Tanz- und Theaterfestival Rodeo:Die Welt von morgen bauen

Rodeo

Alles im Fluss - in Micha Puruckers Kurzfilm "flying chairs" wiederholen sich Bewegungsmuster in Zeitlupe.

(Foto: Beate Zeller)

Rodeo entdeckt neue Spielorte

Von Marleen Beisheim

Das Stück bediene Klischees eines weißen Publikums, und die pakistanische Herkunft des Autors sei keine Legitimation für Islamfeindlichkeit - das sitzt. Im Poetry-Slam-Style kritisiert Ayşe Güvendiren das Theaterstück "Geächtet" von Ayad Akhtar. Seit 2016 wird dieses an den Theatern rauf und runter gespielt. In ihrer Performance "Gegensätze / gegen Sätze" aber fragt Güvendiren, warum Goethe immer hinterfragt, aber Akhtars Stück meist so unkritisch auf die Bühne gebracht würde. Sie liest Dialoge daraus vor und kommentiert diese. Güvendiren hält ein Plädoyer für ein kritischeres Draufschauen, die künstlerische Form ist jedoch etwas mühsam. Nach der Performance aber möchte man vor allem selbst gern "Geächtet" schauen und sich ein Urteil bilden.

Sich künstlerisch politischen Themen nähern und Fragen zu Diversität, sozialer Gerechtigkeit und Rassismus in den Fokus rücken - das will Rodeo 2020, das Festival der freien Tanz- und Theaterszene München. Seit 2010 findet das Festival alle zwei Jahre statt, traditionell wird eine Auswahl an geförderten Stücken gezeigt. Für die Jubiläumsausgabe wollte die neue künstlerische Leitung, bestehend aus Simone Egger, Karnik Gregorian und Bülent Kullukcu, die Stücke aus den gewöhnlichen Spielstätten holen und verteilt über den Sommer an zentrumsferneren Orten zeigen. Wegen Corona wurde das Festival allerdings komprimiert. Als Pop-up gab es im August schon Theatervorstellungen und Performances im Hasenbergl.

▶ BEREITGESTELLTES MATERIAL
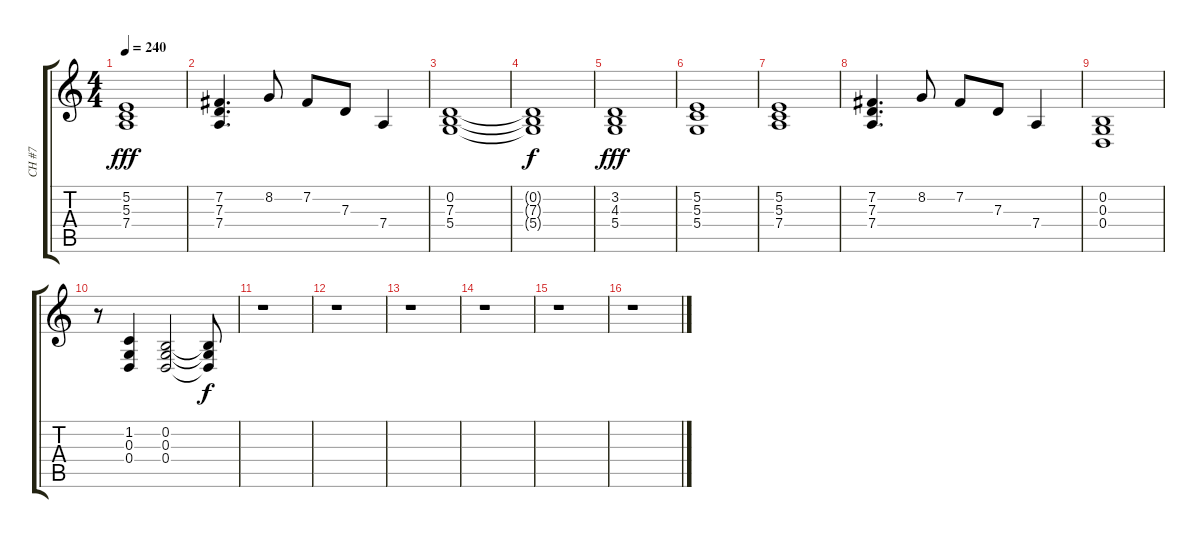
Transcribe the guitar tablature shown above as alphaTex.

▶ AUFGABEN
[a] Beantworten Sie die folgenden Fragen zum Artikel über das Festival Rodeo.
(i) Welches Theaterstück kritisiert Ayşe Güvendiren in ihrer Performance?
(ii) Seit wann findet das Festival statt, und in welchem Abstand?
(iii) Wo gab es im August bereits als Pop-up Theatervorstellungen und Performances?
[b] Schreiben Sie aus dem Artikel über das Festival Rodeo den Abschnitt zwischen „Das Stück bediene“ und „sich ein Urteil bilden.“ einschließlich wortgetreu ab.
Das Material spielt hierfür keine Rolle.

▶ ANTWORTEN JE AUFGABE
[a]
(i) „Geächtet“ von Ayad Akhtar
(ii) Seit 2010, alle zwei Jahre
(iii) Im Hasenbergl

[b]
Das Stück bediene Klischees eines weißen Publikums, und die pakistanische Herkunft des Autors sei keine Legitimation für Islamfeindlichkeit - das sitzt. Im Poetry-Slam-Style kritisiert Ayşe Güvendiren das Theaterstück "Geächtet" von Ayad Akhtar. Seit 2016 wird dieses an den Theatern rauf und runter gespielt. In ihrer Performance "Gegensätze / gegen Sätze" aber fragt Güvendiren, warum Goethe immer hinterfragt, aber Akhtars Stück meist so unkritisch auf die Bühne gebracht würde. Sie liest Dialoge daraus vor und kommentiert diese. Güvendiren hält ein Plädoyer für ein kritischeres Draufschauen, die künstlerische Form ist jedoch etwas mühsam. Nach der Performance aber möchte man vor allem selbst gern "Geächtet" schauen und sich ein Urteil bilden.